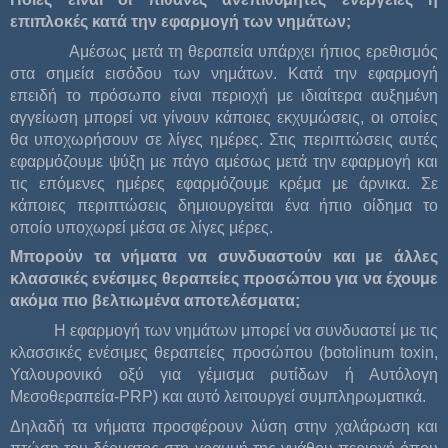
επιπλοκές κατά την εφαρμογή των νημάτων;
Αμέσως μετά τη θεραπεία υπάρχει ήπιος ερεθισμός
στα σημεία εισόδου των νημάτων. Κατά την εφαρμογή
επειδή το πρόσωπο είναι περιοχή με ιδιαίτερα αυξημένη
αγγείωση μπορεί να γίνουν κάποιες εκχυμώσεις, οι οποίες
θα υποχωρήσουν σε λίγες ημέρες. Στις περιπτώσεις αυτές
εφαρμόζουμε ψύξη με πάγο αμέσως μετά την εφαρμογή και
τις επόμενες ημέρες εφαρμόζουμε κρέμα με άρνικα. Σε
κάποιες περιπτώσεις δημιουργείται ένα ήπιο οίδημα το
οποίο υποχωρεί μέσα σε λίγες μέρες.
Μπορούν τα νήματα να συνδυαστούν και με άλλες
κλασσικές ενέσιμες θεραπείες προσώπου για να έχουμε
ακόμα πιο βελτιωμένα αποτελέσματα;
Η εφαρμογή των νημάτων μπορεί να συνδυαστεί με τις
κλασσικές ενέσιμες θεραπείες προσώπου (botolinum toxin,
Υαλουρονικό οξύ για γέμισμα ρυτίδων ή Αυτόλογη
Μεσοθεραπεία-PRP) και αυτό λειτουργεί συμπληρωματικά.
Δηλαδή τα νήματα προσφέρουν λύση στην χαλάρωση και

::::

REQUIRED WORK: Output the records above in their entirety and exactly, leaving out all images.

ANSWER BELOW:
επιπλοκές κατά την εφαρμογή των νημάτων;
Αμέσως μετά τη θεραπεία υπάρχει ήπιος ερεθισμός
στα σημεία εισόδου των νημάτων. Κατά την εφαρμογή
επειδή το πρόσωπο είναι περιοχή με ιδιαίτερα αυξημένη
αγγείωση μπορεί να γίνουν κάποιες εκχυμώσεις, οι οποίες
θα υποχωρήσουν σε λίγες ημέρες. Στις περιπτώσεις αυτές
εφαρμόζουμε ψύξη με πάγο αμέσως μετά την εφαρμογή και
τις επόμενες ημέρες εφαρμόζουμε κρέμα με άρνικα. Σε
κάποιες περιπτώσεις δημιουργείται ένα ήπιο οίδημα το
οποίο υποχωρεί μέσα σε λίγες μέρες.
Μπορούν τα νήματα να συνδυαστούν και με άλλες
κλασσικές ενέσιμες θεραπείες προσώπου για να έχουμε
ακόμα πιο βελτιωμένα αποτελέσματα;
Η εφαρμογή των νημάτων μπορεί να συνδυαστεί με τις
κλασσικές ενέσιμες θεραπείες προσώπου (botolinum toxin,
Υαλουρονικό οξύ για γέμισμα ρυτίδων ή Αυτόλογη
Μεσοθεραπεία-PRP) και αυτό λειτουργεί συμπληρωματικά.
Δηλαδή τα νήματα προσφέρουν λύση στην χαλάρωση και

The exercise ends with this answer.